3/20/2008

Tropique du cancer

"Debout devant le Dôme, voilà Marlow plein comme une huître. Il est en pleine saoulographie, comme il dit, depuis cinq jours. Cà veut dire une ébriété continue, périgrination de bar en bar nuit et jour sans inturruption, pour finir par un lit à l'Hôpital américain. Le visage osseux, émacié de Marlow n'est rien d'autre qu'un crâne perforé par deux orbites profondes, dans lesquelles sont enterrées une paire de moules mortes. Son dos est couvert de sciures - il vient de faire un petit somme dans les chiottes.
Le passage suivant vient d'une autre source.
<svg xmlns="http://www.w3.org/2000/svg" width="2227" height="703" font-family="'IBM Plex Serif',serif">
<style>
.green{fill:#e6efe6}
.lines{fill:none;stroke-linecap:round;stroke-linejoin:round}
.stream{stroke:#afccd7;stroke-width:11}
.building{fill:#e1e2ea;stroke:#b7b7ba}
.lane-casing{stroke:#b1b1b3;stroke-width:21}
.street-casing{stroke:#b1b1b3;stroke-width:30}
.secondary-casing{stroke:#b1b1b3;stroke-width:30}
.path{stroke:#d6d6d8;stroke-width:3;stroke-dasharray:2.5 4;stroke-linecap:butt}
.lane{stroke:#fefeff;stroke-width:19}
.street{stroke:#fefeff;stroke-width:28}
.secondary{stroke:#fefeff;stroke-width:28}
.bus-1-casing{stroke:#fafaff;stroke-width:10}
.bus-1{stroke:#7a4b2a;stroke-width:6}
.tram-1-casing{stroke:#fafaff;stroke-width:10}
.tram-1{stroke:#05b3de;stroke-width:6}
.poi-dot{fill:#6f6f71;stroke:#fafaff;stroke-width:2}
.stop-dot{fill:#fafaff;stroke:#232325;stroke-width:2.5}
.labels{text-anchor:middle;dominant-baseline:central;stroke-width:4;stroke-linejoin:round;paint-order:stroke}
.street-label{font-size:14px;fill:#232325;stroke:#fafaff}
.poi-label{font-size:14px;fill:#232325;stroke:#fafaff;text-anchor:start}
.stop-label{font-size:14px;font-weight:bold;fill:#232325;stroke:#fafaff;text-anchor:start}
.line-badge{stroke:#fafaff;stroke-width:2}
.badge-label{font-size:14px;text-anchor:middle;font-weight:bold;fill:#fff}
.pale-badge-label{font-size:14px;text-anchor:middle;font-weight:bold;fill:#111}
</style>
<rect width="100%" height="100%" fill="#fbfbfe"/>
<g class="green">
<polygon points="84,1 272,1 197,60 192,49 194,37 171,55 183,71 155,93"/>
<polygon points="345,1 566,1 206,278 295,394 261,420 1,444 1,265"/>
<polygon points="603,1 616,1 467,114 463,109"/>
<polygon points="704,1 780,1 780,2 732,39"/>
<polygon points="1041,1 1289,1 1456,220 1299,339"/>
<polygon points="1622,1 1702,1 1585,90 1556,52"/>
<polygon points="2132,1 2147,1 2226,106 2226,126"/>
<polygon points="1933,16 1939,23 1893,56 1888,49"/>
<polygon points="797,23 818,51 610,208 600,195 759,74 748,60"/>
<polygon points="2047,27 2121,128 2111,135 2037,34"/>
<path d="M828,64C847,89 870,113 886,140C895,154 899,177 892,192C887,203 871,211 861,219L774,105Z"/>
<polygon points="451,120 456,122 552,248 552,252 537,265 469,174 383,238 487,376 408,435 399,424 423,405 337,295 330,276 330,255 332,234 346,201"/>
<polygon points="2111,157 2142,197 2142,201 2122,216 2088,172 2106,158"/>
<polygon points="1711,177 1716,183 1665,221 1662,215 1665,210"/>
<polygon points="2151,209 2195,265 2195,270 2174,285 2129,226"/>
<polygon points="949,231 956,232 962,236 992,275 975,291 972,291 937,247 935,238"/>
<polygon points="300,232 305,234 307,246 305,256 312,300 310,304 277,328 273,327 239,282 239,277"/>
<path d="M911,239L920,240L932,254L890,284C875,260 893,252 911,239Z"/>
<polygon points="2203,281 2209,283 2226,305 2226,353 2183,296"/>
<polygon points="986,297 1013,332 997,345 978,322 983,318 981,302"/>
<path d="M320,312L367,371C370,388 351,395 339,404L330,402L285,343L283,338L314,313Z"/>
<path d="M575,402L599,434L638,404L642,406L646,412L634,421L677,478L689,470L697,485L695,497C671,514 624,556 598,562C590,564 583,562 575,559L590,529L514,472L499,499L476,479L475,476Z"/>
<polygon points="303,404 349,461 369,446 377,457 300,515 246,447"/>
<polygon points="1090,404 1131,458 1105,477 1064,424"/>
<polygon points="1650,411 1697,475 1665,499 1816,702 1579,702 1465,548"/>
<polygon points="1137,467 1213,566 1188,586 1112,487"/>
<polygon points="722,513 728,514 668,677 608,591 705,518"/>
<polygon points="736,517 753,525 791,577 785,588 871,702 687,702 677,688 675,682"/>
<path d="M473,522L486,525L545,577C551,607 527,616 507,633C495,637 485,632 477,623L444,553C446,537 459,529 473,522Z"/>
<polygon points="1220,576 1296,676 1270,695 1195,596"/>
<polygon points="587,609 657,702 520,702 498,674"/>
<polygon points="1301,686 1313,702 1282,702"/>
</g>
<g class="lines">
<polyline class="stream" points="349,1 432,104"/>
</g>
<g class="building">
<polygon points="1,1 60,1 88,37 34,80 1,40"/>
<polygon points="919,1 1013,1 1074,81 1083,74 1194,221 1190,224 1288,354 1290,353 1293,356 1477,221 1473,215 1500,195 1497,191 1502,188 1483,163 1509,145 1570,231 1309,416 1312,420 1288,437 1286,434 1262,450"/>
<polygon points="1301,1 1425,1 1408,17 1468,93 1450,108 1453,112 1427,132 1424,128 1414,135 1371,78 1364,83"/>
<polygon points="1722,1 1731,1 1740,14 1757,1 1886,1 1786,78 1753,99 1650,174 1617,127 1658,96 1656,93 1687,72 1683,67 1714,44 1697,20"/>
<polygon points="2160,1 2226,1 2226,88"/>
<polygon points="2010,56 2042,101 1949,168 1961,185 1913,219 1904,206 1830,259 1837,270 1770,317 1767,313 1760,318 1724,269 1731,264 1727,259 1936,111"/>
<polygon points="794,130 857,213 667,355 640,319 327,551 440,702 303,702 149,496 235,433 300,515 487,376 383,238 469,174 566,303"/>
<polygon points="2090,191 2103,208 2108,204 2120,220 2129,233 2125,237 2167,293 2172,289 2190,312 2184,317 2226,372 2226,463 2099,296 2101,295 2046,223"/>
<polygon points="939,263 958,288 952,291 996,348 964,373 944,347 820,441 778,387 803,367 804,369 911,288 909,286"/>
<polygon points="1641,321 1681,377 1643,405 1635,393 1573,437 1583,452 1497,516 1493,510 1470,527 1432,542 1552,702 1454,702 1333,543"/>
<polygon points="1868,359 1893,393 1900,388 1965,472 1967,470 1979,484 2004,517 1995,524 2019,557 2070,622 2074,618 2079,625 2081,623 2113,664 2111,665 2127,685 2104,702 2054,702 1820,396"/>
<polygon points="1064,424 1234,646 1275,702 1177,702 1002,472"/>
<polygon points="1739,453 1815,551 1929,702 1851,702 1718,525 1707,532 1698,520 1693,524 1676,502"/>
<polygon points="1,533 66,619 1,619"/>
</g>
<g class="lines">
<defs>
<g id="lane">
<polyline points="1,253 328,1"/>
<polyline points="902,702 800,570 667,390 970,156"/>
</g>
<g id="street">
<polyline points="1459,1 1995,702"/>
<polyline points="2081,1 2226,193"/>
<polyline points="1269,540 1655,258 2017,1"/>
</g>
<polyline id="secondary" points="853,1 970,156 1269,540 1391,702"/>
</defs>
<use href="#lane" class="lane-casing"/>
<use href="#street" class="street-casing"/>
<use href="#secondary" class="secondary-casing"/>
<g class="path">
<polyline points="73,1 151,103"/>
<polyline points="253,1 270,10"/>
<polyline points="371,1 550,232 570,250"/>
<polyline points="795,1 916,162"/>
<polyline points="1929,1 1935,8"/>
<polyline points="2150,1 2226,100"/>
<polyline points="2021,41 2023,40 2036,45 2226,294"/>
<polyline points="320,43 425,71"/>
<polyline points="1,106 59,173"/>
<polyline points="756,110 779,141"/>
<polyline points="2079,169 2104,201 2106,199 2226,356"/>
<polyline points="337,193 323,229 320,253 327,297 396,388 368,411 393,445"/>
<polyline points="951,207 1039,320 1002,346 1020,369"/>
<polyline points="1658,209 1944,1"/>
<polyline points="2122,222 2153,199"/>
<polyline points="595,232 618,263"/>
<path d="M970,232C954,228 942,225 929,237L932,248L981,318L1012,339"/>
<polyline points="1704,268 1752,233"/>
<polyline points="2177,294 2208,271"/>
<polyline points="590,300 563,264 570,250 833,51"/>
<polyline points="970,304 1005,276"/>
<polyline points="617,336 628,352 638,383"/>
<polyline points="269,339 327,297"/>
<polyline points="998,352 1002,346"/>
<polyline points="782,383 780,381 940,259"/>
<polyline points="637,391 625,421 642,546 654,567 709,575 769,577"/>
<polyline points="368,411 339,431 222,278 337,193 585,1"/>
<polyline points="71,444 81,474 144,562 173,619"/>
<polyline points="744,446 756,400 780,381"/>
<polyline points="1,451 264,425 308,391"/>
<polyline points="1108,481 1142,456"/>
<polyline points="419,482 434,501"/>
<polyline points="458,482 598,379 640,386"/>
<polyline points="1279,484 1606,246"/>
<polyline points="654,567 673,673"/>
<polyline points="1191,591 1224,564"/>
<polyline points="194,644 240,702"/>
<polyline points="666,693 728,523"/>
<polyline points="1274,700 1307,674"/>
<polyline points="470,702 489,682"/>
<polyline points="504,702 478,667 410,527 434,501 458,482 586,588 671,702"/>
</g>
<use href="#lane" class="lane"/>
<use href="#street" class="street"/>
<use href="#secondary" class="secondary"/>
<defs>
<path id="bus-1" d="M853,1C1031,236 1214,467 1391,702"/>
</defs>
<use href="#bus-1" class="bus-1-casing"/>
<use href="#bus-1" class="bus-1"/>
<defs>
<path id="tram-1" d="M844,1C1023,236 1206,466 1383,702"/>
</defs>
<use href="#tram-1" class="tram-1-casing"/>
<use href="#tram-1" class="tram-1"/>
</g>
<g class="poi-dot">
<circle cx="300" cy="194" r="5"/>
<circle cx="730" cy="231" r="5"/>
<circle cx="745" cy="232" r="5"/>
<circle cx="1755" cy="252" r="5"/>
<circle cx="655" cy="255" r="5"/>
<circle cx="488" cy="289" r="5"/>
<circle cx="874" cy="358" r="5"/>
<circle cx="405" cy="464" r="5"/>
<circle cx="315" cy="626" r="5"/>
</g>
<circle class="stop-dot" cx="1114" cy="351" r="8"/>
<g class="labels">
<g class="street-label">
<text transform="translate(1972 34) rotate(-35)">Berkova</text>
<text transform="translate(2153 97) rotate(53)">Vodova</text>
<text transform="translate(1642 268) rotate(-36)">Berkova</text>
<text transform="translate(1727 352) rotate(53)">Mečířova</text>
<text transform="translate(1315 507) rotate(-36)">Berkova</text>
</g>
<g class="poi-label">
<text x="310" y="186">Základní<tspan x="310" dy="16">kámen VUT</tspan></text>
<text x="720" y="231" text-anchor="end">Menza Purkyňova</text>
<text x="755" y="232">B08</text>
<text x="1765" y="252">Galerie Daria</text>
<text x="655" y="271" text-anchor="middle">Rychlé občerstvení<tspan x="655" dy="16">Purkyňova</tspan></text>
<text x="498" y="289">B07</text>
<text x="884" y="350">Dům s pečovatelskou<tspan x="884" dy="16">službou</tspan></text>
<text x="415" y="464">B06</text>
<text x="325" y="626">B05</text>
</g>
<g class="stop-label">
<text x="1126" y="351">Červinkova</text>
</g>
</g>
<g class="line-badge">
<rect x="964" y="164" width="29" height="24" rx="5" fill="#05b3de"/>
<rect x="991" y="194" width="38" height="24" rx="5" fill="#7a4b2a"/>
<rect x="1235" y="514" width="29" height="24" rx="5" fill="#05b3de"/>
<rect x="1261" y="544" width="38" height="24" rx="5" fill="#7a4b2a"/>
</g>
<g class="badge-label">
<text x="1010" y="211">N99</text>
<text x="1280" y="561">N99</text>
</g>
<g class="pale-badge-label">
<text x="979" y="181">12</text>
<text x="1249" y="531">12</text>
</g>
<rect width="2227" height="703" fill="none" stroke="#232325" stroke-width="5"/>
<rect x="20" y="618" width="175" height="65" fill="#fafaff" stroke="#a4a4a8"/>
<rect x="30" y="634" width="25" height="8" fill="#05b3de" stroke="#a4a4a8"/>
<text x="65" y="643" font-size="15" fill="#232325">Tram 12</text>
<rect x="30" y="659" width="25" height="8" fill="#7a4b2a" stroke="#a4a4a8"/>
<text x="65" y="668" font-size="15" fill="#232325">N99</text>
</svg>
Dans la poche de son veston se trouvent les épreuves du prochain numéro de sa revue; il s'en allait chez l'imprimeur, semble-t-il, lorsque quelqu'un l'a enjôlé pour aller boire un coup. Il en parle comme si la chose était arrivé il y a des mois et des mois. Il sort les épreuves et les étale sur le bar; elles sont toutes maculées de café et de salive desséchée. Il essaye de lire un poème qu'il avait écrit en grec, mais les épreuves sont indéchiffrables. Alors il décide de faire un discours, en français, mais le gérant l'arrête. Marlowe prend la mouche : sa seule ambition est de parler un français que même le garçon comprendra. Le vieux français, il le possède à fond; les surréalistes il les a excellemment traduits; mais pour dire une chose extrêmement simple comme " fous-moi le camp d'ici, espèce de con", c'est au delà de ses moyens. Personne ne comprend le français de Marlowe, pas même les grues. Par ailleurs, il est difficile de comprendre son anglais quand il est un peu rond. Il bave et crachote comme un bègue endurci... aucune logique dans ses phrase. "C'est toi qui paye!" est la seule chose qu'il se débrouille de sortir clairement.
Même s'il est cuit jusqu'à l'os, un magnifique instinct de survie avertit toujours Marlowe du moment il faut agir. S'il y a quelque doute dans son esprit sur la question de savoir comment les consommations seront réglées, il ne manquera pas de monter quelque coup".